Il n’y a pas si longtemps la Bosnie occupait dans le paysage artistique français une place inhabituelle pour un pays de taille aussi modeste. La guerre a en effet donné lieu durant son déroulement, à une profusion de livres, de films, de pièces de théâtre, de poèmes, de peintures, de chansons, et même d’opéras. Cette effervescence/résistance ne représente pas une nouveauté dans l’histoire de l’engagement des artistes. Elle fait penser - toute proportion gardée - à celle perceptible actuellement dans le milieu artistique et le show business des Etats-Unis en train de lutter contre les idées racistes et xénophobes de leur administrateurs.

Jean Louis me donne rendez-vous chez lui. Il habite près de l’Eglise de St Médard. Son appartement/atelier se trouve au dernier étage d’un vieil immeuble, sous les combles. On y arrive par un escalier grinçant qui sent bon le bois ancien.

Mon hôte est grand de taille. II se déplace légèrement voûté pour ne pas se cogner à des parois inclinées de sa cuisine qui fait aussi salon. Ses mains sont grandes ainsi que ses doigts. On se demande comment il fait pour fabriquer et réparer des objets si fins et qui exigent une précision millimétrique.

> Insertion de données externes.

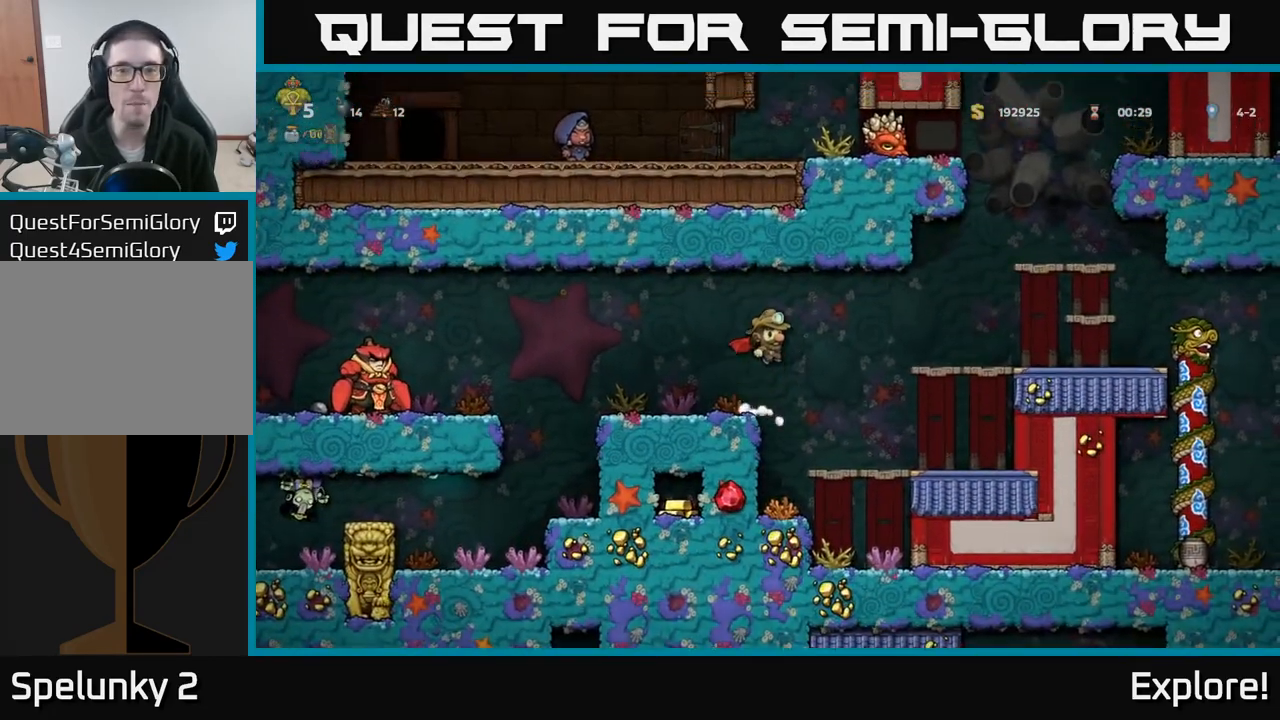
{"buttons": ["DPAD_LEFT"], "left_stick": "center", "right_stick": "center", "events": [[117, "DPAD_LEFT", "down"], [217, "DPAD_LEFT", "up"], [483, "DPAD_LEFT", "down"]]}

Jean Louis est spécialisé dans la réparation et la création d’archets de violon. Ceux-ci sont fabriqués avec des essences de bois spéciales (actuellement on les fait aussi en fibre de carbone, mais ce matériau n’est pas du tout apprécié par Jean Louis), et en crins de cheval. Contrairement à ce qu’on peut penser, les archets de violons sont plus grands que ceux des violoncelles. Ce métier se nomme luthier-archetier. Il y en a une poignée à Paris et ils se connaissent tous. Par ailleurs Jean Louis connait évidemment beaucoup de violonistes, et de musiciens en général. Leurs relations dépassent largement les rapports client acheteur ordinaires tout simplement parce que, pour un musicien, l’instrument de musique et le son que celui-ci produit sont d’une importance cruciale.

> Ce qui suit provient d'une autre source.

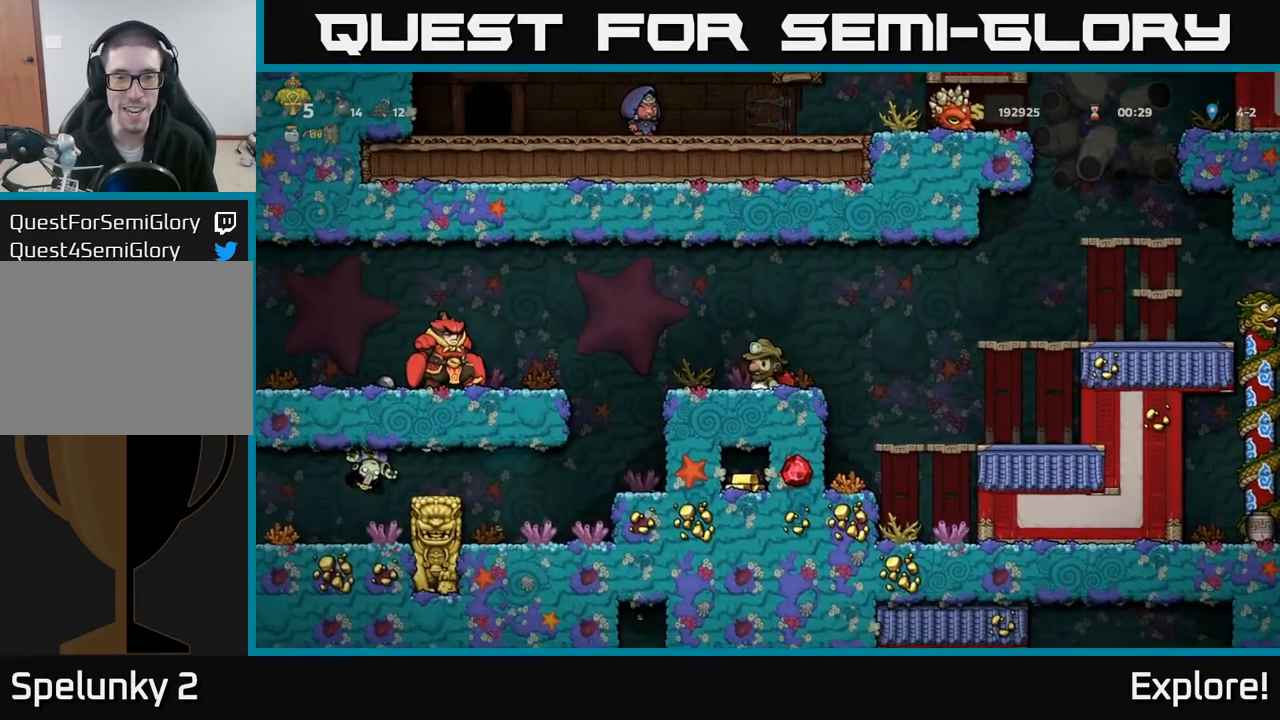
{"buttons": ["DPAD_LEFT"], "left_stick": "center", "right_stick": "center", "events": [[117, "DPAD_LEFT", "up"], [167, "DPAD_RIGHT", "down"], [383, "DPAD_RIGHT", "up"], [417, "DPAD_LEFT", "down"]]}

Sa tête est auréolée d’une crinière composée de mèches blanches et rebelles. Il est en train de préparer une soupe aux potirons. Je lui demande s’il avait entendu parler d’Orphée, un réseau d’associations fondé par un conservatoire de musique dans le Sud de France et dont la mission est d’aider leurs homologues en Bosnie-Herzégovine. Non, il ne connait pas Orphée. Jean Louis agit seul, par ses propres moyens, sans chercher la reconnaissance ou la publicité pour ce qu’il fait. Pendant qu’il mixe les morceaux de potiron, on ne peut pas parler car l’appareil fait un boucan d’enfer. Jean Louis rougit beaucoup, devient par moment limite pourpre. Il est affublé d’un petit problème d’élocution. Il bégaie.

Il me raconte son voyage en Bosnie en guerre avec, comme seul bagage, trois violons dans leurs étuis. Son idée était d’en faire cadeau à des écoles de musique de Mostar et de Sarajevo, les deux villes dont les médias avaient beaucoup parlé. Il y est donc allé tous seul, de sa propre initiative... Il y a rencontré des musiciens ’extraordinaires’. Il me montre ses photos, toutes en noir et blanc, illustrant son voyage.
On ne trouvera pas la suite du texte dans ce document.